[Pixel coordinate listings]

==*==

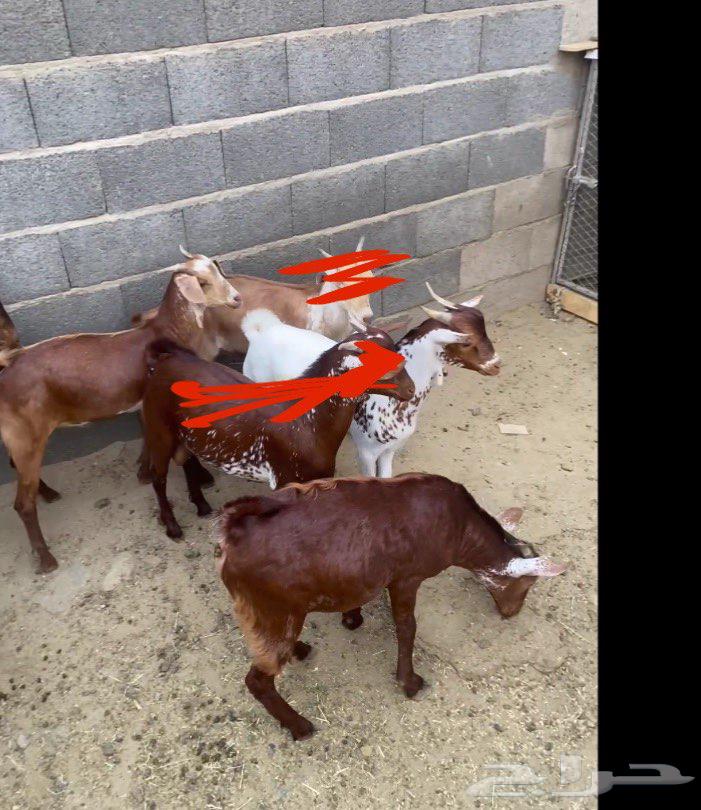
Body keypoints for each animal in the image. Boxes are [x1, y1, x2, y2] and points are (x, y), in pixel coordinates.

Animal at [0, 251, 241, 573]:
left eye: (217, 270)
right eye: (201, 282)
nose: (237, 299)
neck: (165, 333)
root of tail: (6, 372)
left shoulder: (143, 403)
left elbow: (146, 436)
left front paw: (143, 471)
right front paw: (197, 484)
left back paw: (48, 493)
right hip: (27, 434)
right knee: (22, 504)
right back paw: (46, 558)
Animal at [141, 329, 415, 540]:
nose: (411, 389)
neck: (308, 421)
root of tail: (165, 361)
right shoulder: (286, 478)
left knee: (185, 460)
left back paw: (201, 505)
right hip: (158, 428)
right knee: (158, 476)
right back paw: (173, 527)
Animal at [216, 474, 566, 740]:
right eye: (528, 585)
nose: (511, 613)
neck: (459, 529)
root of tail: (233, 534)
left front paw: (352, 618)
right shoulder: (407, 577)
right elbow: (407, 627)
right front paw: (410, 683)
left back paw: (299, 650)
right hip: (271, 610)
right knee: (258, 679)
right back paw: (300, 726)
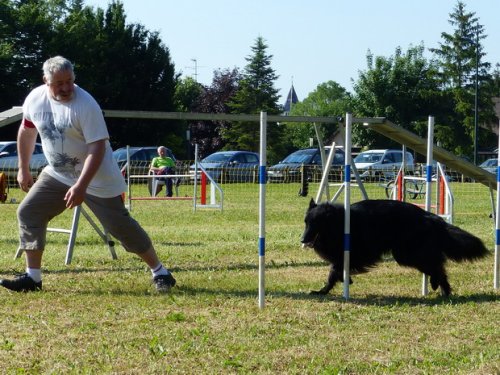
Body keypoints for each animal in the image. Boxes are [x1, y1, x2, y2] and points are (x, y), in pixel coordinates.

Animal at [300, 200, 488, 296]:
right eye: (306, 222)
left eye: (315, 223)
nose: (302, 239)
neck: (338, 222)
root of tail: (428, 215)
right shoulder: (344, 256)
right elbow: (334, 271)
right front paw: (325, 290)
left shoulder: (353, 254)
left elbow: (334, 271)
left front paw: (334, 285)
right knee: (437, 266)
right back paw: (443, 290)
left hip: (407, 254)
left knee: (436, 267)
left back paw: (439, 286)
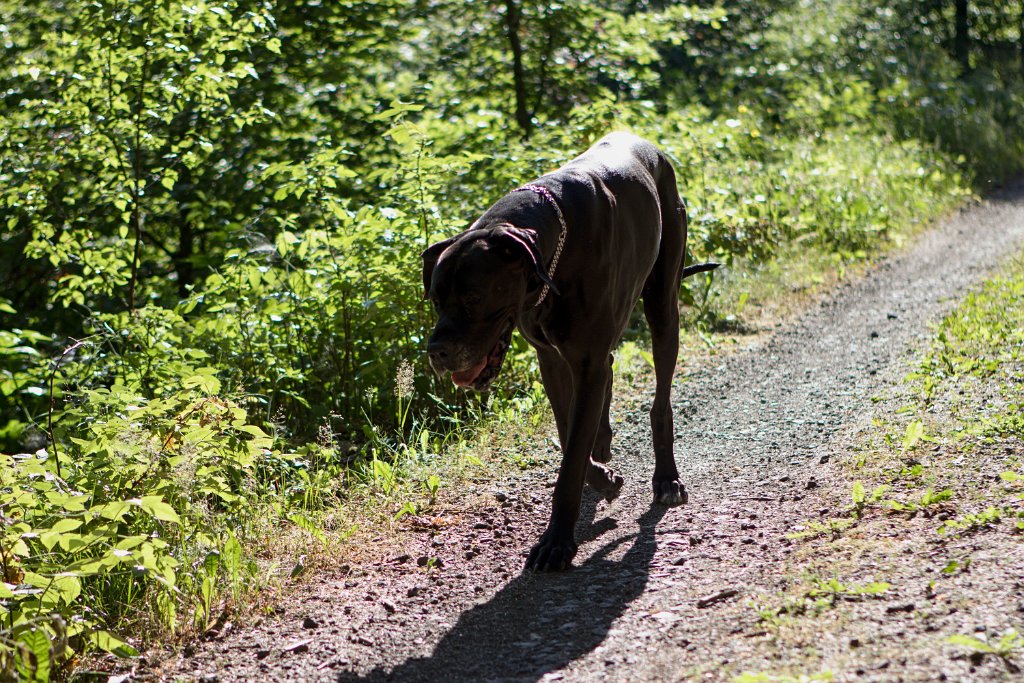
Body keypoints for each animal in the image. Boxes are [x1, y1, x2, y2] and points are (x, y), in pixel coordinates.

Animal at [419, 133, 716, 573]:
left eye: (473, 298)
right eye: (436, 300)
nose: (436, 352)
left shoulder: (587, 362)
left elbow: (572, 455)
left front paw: (556, 542)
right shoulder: (553, 360)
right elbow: (568, 434)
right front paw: (602, 477)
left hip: (663, 305)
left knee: (660, 400)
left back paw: (666, 478)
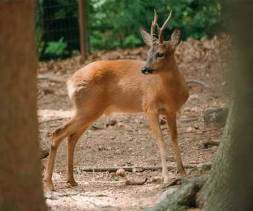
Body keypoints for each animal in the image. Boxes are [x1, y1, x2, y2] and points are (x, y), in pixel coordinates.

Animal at [44, 10, 190, 190]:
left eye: (160, 53)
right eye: (148, 53)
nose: (145, 69)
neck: (169, 93)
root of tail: (70, 81)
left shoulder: (171, 110)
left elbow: (175, 139)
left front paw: (183, 173)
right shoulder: (149, 108)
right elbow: (160, 140)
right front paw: (166, 178)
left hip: (89, 111)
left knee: (71, 137)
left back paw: (71, 180)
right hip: (87, 108)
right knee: (58, 132)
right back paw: (50, 183)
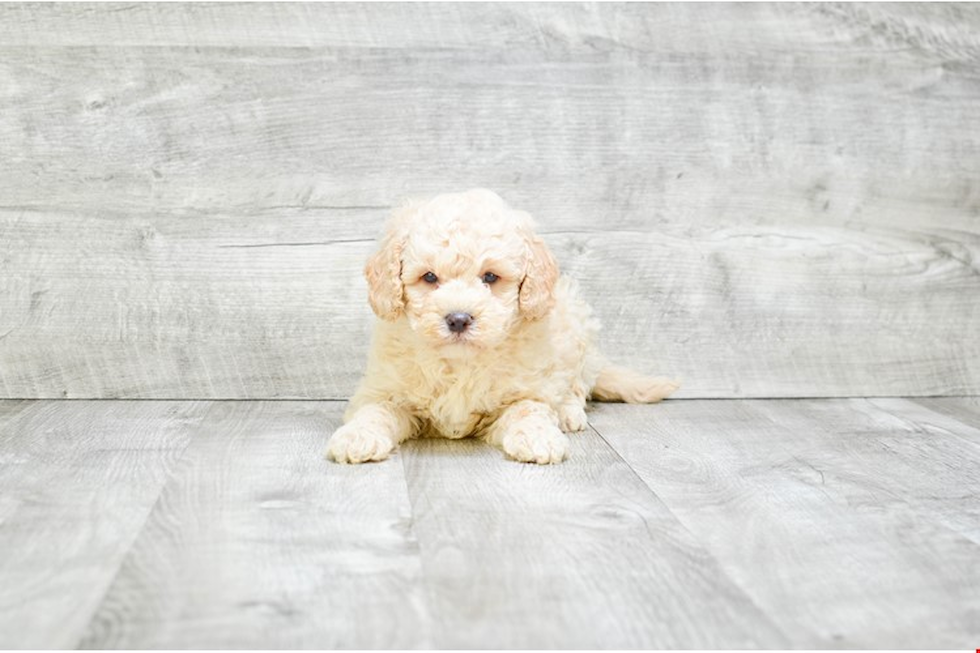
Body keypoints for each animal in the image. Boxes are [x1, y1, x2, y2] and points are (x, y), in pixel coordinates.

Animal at [326, 188, 676, 464]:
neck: (460, 363)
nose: (458, 319)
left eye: (491, 277)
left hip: (578, 330)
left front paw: (538, 438)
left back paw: (568, 413)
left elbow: (528, 409)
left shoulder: (528, 388)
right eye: (429, 277)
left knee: (577, 385)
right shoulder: (385, 389)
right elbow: (374, 411)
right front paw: (356, 437)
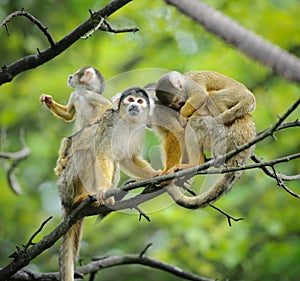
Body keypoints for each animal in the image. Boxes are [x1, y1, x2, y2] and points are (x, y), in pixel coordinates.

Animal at [57, 86, 158, 278]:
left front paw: (159, 174)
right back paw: (80, 199)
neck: (127, 123)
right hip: (65, 186)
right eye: (130, 100)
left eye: (140, 101)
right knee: (86, 154)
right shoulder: (111, 124)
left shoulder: (138, 130)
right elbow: (104, 155)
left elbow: (128, 159)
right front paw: (103, 190)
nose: (134, 106)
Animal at [155, 70, 255, 208]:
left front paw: (182, 115)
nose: (178, 105)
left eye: (176, 100)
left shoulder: (191, 83)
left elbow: (200, 95)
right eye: (172, 103)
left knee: (211, 101)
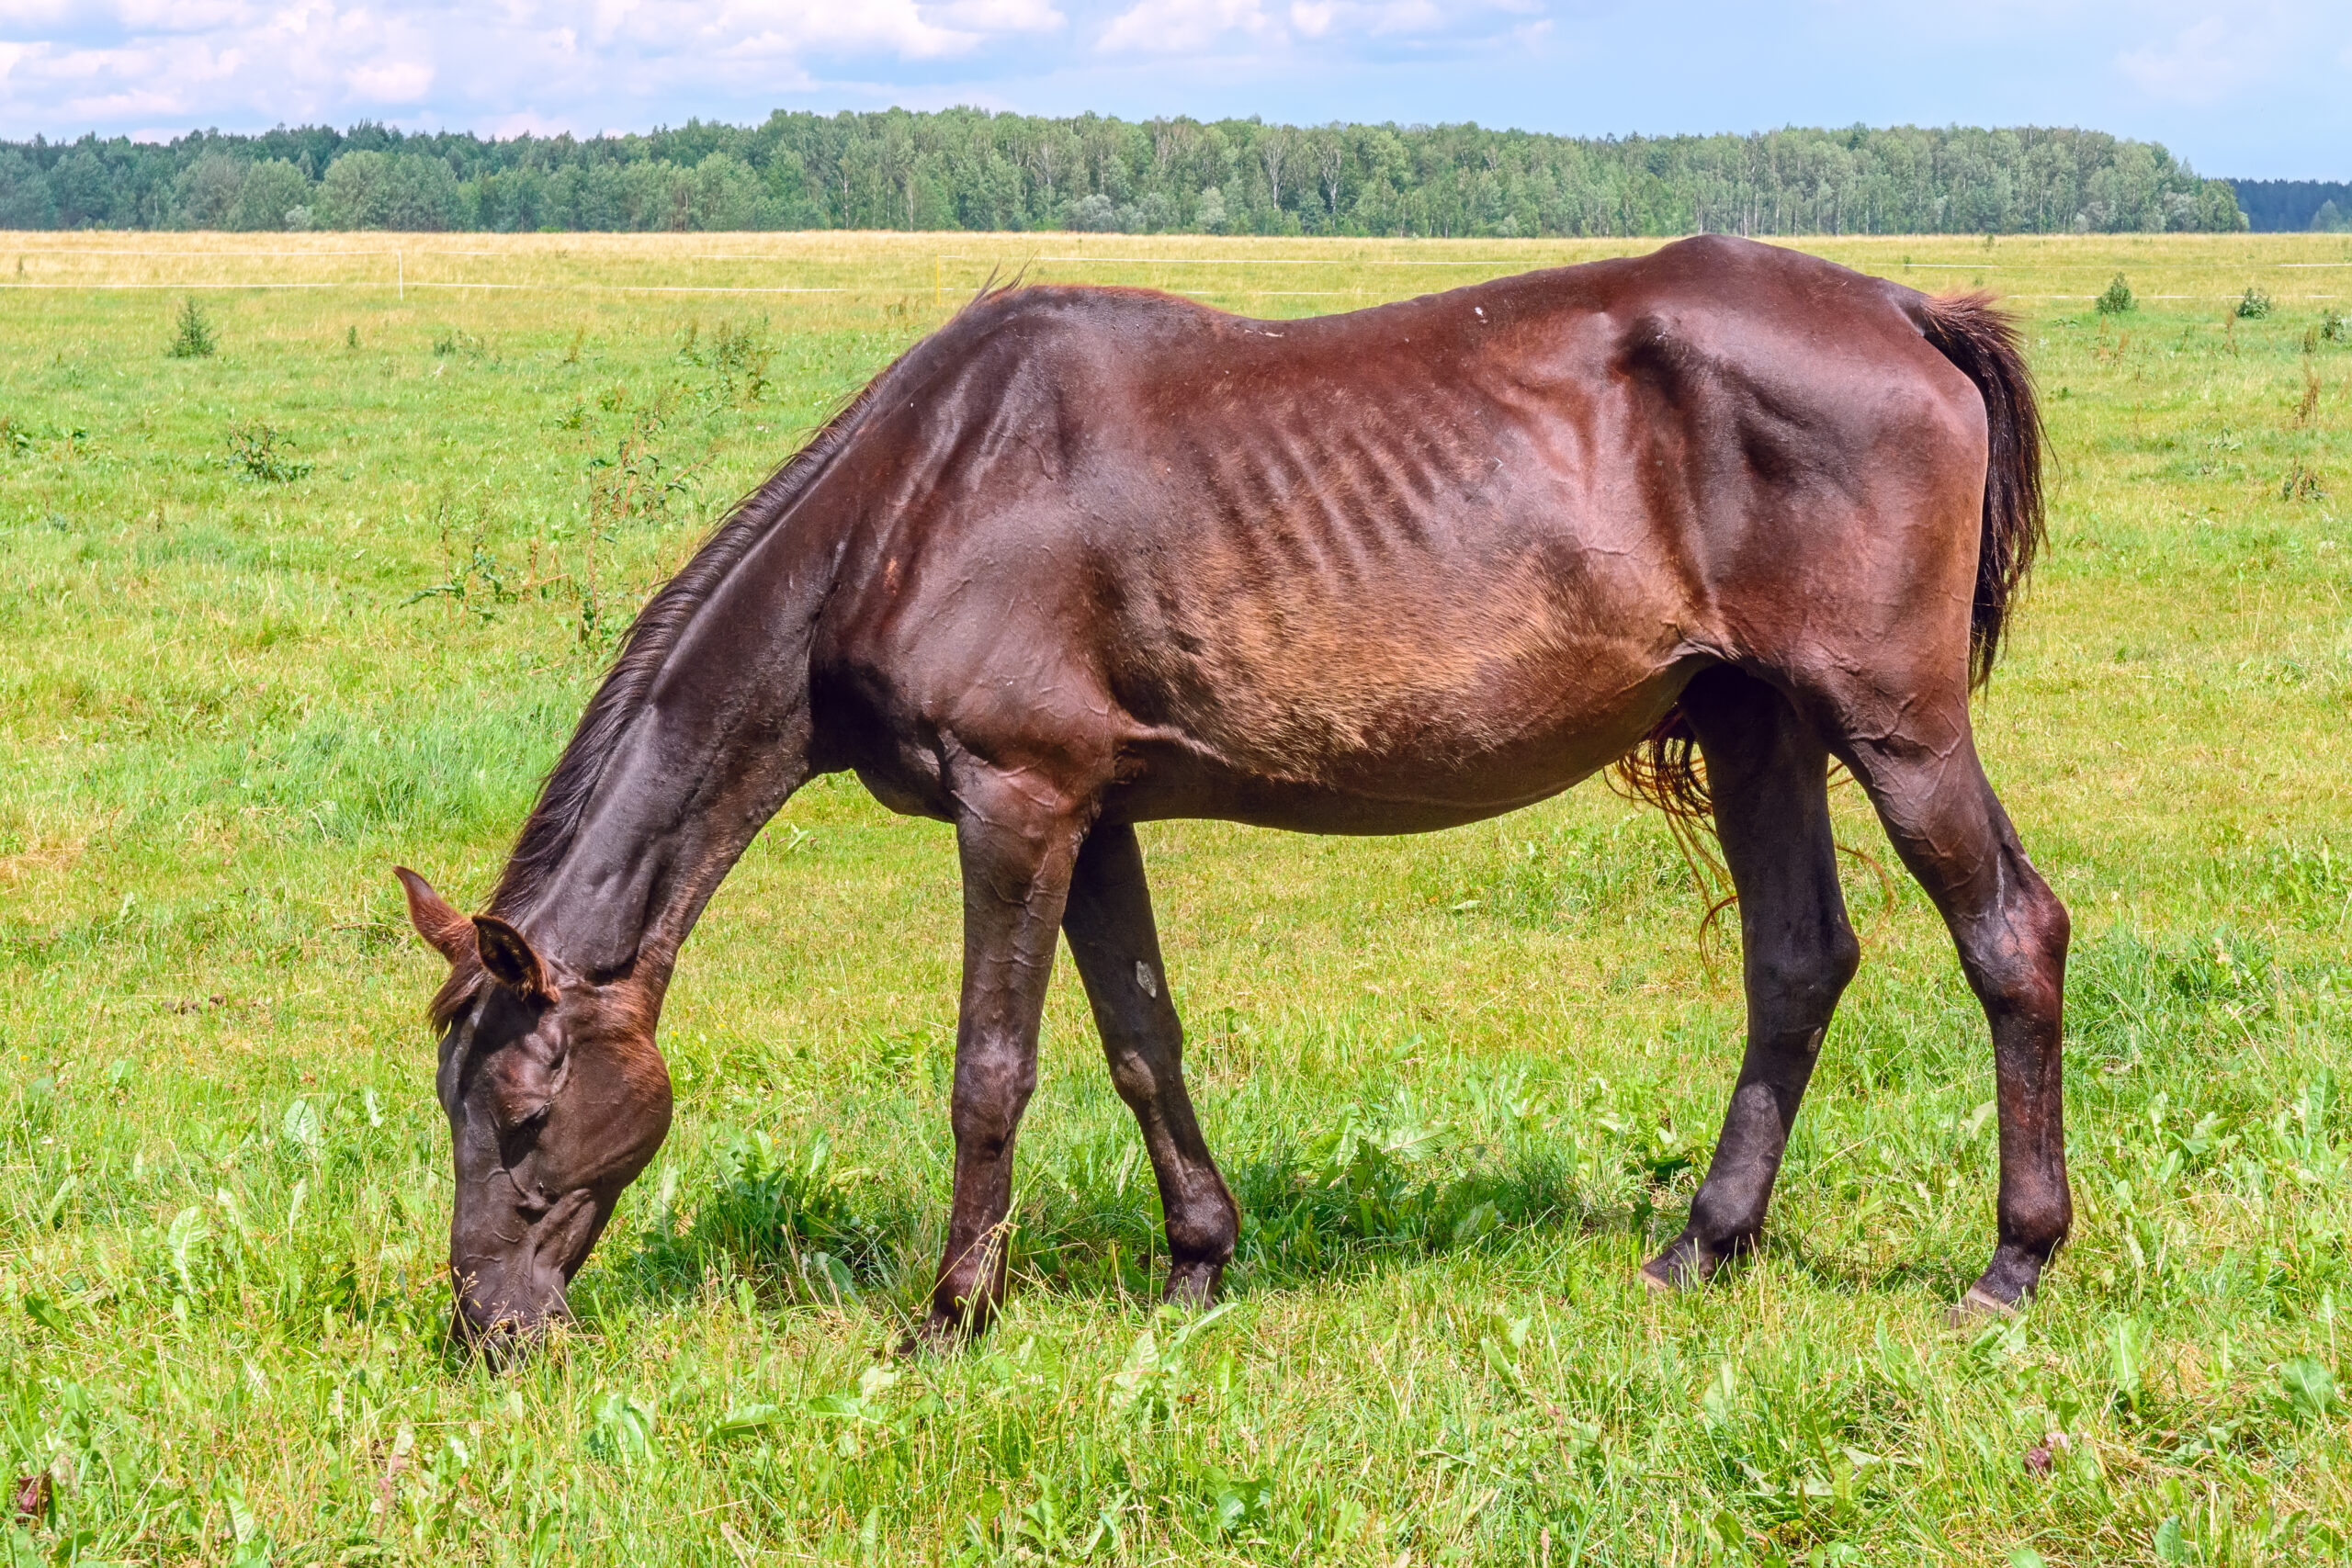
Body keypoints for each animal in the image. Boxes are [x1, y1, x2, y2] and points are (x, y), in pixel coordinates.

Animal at [396, 233, 2066, 1349]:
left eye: (525, 1109)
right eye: (449, 1099)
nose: (492, 1329)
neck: (921, 496)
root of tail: (1905, 310)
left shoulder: (1017, 802)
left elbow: (990, 1066)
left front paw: (950, 1312)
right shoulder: (1094, 812)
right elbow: (1143, 1040)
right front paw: (1197, 1260)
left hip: (1893, 723)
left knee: (2013, 937)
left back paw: (2011, 1262)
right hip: (1754, 722)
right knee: (1797, 961)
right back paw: (1704, 1247)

==*==

- _Exercise directions_
Using the entries above, transcribe exactly from the line that has "right back paw: (173, 527)" through the line that has "right front paw: (356, 437)". Pictures are dropped.

- _Finished exercise_
right back paw: (173, 527)
Animal at [216, 474, 566, 740]:
right eye: (528, 585)
nose: (511, 613)
neck: (459, 529)
root of tail: (233, 534)
left front paw: (352, 618)
right shoulder: (407, 577)
right elbow: (407, 627)
right front paw: (410, 683)
left back paw: (299, 650)
right hip: (271, 610)
right knee: (258, 679)
right back paw: (300, 726)
Body keypoints for each animal in the image. Boxes are [x1, y1, x2, y2] and points are (x, y), in pixel coordinates.

Animal at [300, 200, 488, 296]:
right eye: (306, 222)
left eye: (315, 223)
nose: (302, 239)
neck: (338, 222)
root of tail: (428, 215)
right shoulder: (344, 256)
right elbow: (334, 271)
right front paw: (325, 290)
left shoulder: (353, 254)
left elbow: (334, 271)
left front paw: (334, 285)
right knee: (437, 266)
right back paw: (443, 290)
left hip: (407, 254)
left knee: (436, 267)
left back paw: (439, 286)
Body keypoints for each animal in the image. Boxes are [x1, y1, x2, y2] and points are (x, y), in pixel coordinates.

Animal at [419, 133, 716, 573]:
left eye: (473, 298)
right eye: (436, 300)
nose: (436, 352)
left shoulder: (587, 362)
left elbow: (572, 455)
left front paw: (556, 542)
right shoulder: (553, 360)
right elbow: (568, 434)
right front paw: (602, 477)
left hip: (663, 305)
left knee: (660, 400)
left back paw: (666, 478)
Body keypoints for each animal in the image. Boxes are [x1, y1, x2, y2] and points are (x, y), in pixel coordinates.

Animal at [44, 10, 190, 190]:
left eye: (160, 53)
right eye: (148, 53)
nose: (145, 69)
neck: (169, 93)
root of tail: (70, 81)
left shoulder: (171, 110)
left elbow: (175, 139)
left front paw: (183, 173)
right shoulder: (149, 108)
right elbow: (160, 140)
right front paw: (166, 178)
left hip: (89, 111)
left knee: (71, 137)
left back paw: (71, 180)
right hip: (87, 108)
right knee: (58, 132)
right back paw: (50, 183)
Body keypoints for each animal in the image. Boxes are [x1, y1, x2, y2] and points are (x, y), in pixel coordinates.

Animal at [326, 188, 676, 464]:
neck: (460, 363)
nose: (458, 319)
left eye: (491, 277)
left hip: (578, 330)
left front paw: (538, 438)
left back paw: (568, 413)
left elbow: (528, 409)
left shoulder: (528, 388)
right eye: (429, 277)
left knee: (577, 385)
right shoulder: (385, 389)
right elbow: (374, 411)
right front paw: (356, 437)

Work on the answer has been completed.